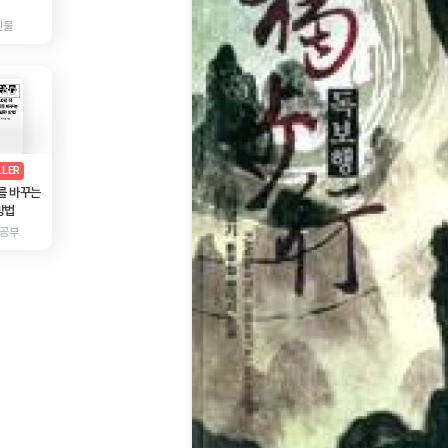
인물
AD
광고
LLER
를 바꾸는
방법
 공부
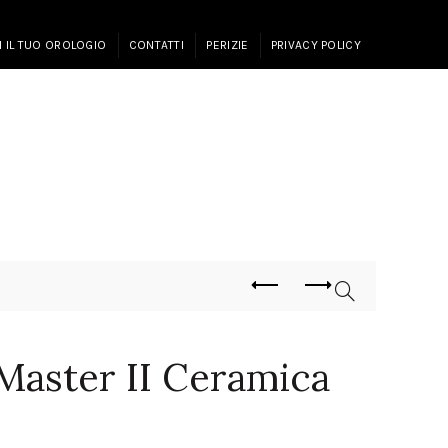
I IL TUO OROLOGIO
CONTATTI
PERIZIE
PRIVACY POLICY
aster II Ceramica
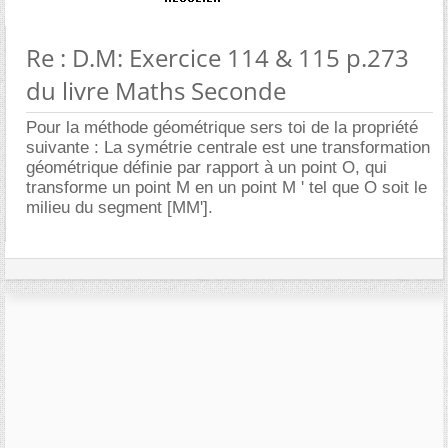
Re : D.M: Exercice 114 & 115 p.273
du livre Maths Seconde
Pour la méthode géométrique sers toi de la propriété
suivante : La symétrie centrale est une transformation
géométrique définie par rapport à un point O, qui
transforme un point M en un point M ' tel que O soit le
milieu du segment [MM'].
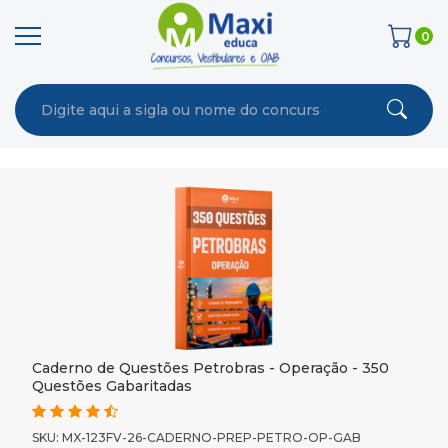
0
Caderno de Questões Petrobras - Operação - 350
Questões Gabaritadas
SKU: MX-123FV-26-CADERNO-PREP-PETRO-OP-GAB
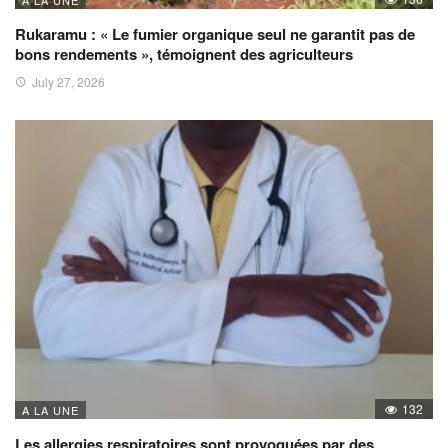
A LA UNE
Rukaramu : « Le fumier organique seul ne garantit pas de
bons rendements », témoignent des agriculteurs
July 27, 2026
132
A LA UNE
Les allergies respiratoires sont provoquées par des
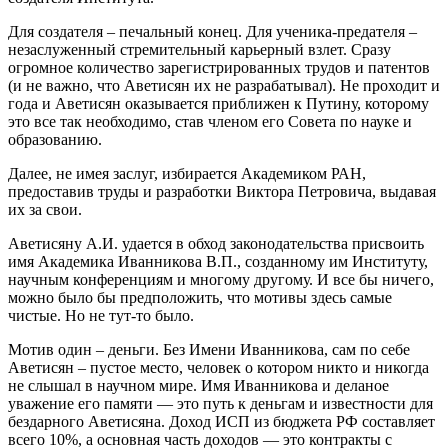
Для создателя – печальный конец. Для ученика-предателя –
незаслуженный стремительный карьерный взлет. Сразу
огромное количество зарегистрированных трудов и патентов
(и не важно, что Аветисян их не разрабатывал). Не проходит и
года и Аветисян оказывается приближен к Путину, которому
это все так необходимо, став членом его Совета по науке и
образованию.
Далее, не имея заслуг, избирается Академиком РАН,
предоставив труды и разработки Виктора Петровича, выдавая
их за свои.
Аветисяну А.И. удается в обход законодательства присвоить
имя Академика Иванникова В.П., созданному им Институту,
научным конференциям и многому другому. И все бы ничего,
можно было бы предположить, что мотивы здесь самые
чистые. Но не тут-то было.
Мотив один – деньги. Без Имени Иванникова, сам по себе
Аветисян – пустое место, человек о котором никто и никогда
не слышал в научном мире. Имя Иванникова и деланое
уважение его памяти — это путь к деньгам и известности для
бездарного Аветисяна. Доход ИСП из бюджета РФ составляет
всего 10%, а основная часть доходов — это контракты с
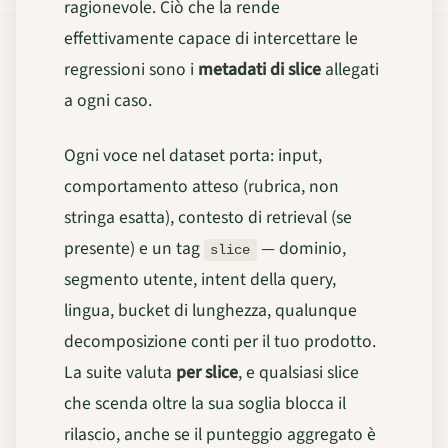
ragionevole. Ciò che la rende
effettivamente capace di intercettare le
regressioni sono i
metadati di slice
allegati
a ogni caso.
Ogni voce nel dataset porta: input,
comportamento atteso (rubrica, non
stringa esatta), contesto di retrieval (se
presente) e un tag
— dominio,
slice
segmento utente, intent della query,
lingua, bucket di lunghezza, qualunque
decomposizione conti per il tuo prodotto.
La suite valuta
per slice
, e qualsiasi slice
che scenda oltre la sua soglia blocca il
rilascio, anche se il punteggio aggregato è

___

* What the task asks
Every line from the one with "всего 10%, а" through the end of the records is to be reproduced exactly, and the pictures are to be left out.

* Problem solution
всего 10%, а основная часть доходов — это контракты с
ragionevole. Ciò che la rende
effettivamente capace di intercettare le
regressioni sono i
metadati di slice
allegati
a ogni caso.
Ogni voce nel dataset porta: input,
comportamento atteso (rubrica, non
stringa esatta), contesto di retrieval (se
presente) e un tag
— dominio,
slice
segmento utente, intent della query,
lingua, bucket di lunghezza, qualunque
decomposizione conti per il tuo prodotto.
La suite valuta
per slice
, e qualsiasi slice
che scenda oltre la sua soglia blocca il
rilascio, anche se il punteggio aggregato è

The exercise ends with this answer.